Transcribed page contents:
::::::
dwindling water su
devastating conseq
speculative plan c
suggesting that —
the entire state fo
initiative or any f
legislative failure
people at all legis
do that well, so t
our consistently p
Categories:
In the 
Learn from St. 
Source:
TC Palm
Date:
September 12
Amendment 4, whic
::::::
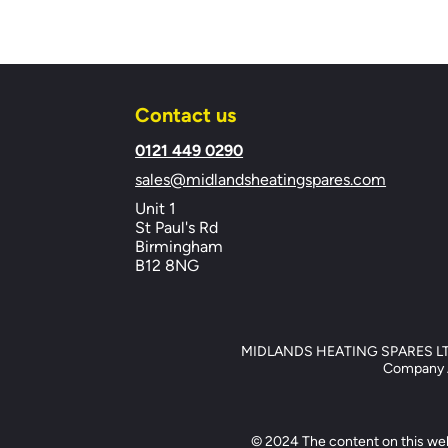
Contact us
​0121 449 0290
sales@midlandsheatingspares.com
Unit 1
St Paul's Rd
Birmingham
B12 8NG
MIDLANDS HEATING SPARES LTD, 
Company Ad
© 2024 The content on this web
::::::
- **Exercise goal**:
After locating the line holding "MIDLANDS HEATING SPARES" above, output exactly that line and every line after it through the line holding "on this web". Include nothing else.

- **Final answer**:
MIDLANDS HEATING SPARES LTD, 
Company Ad
© 2024 The content on this web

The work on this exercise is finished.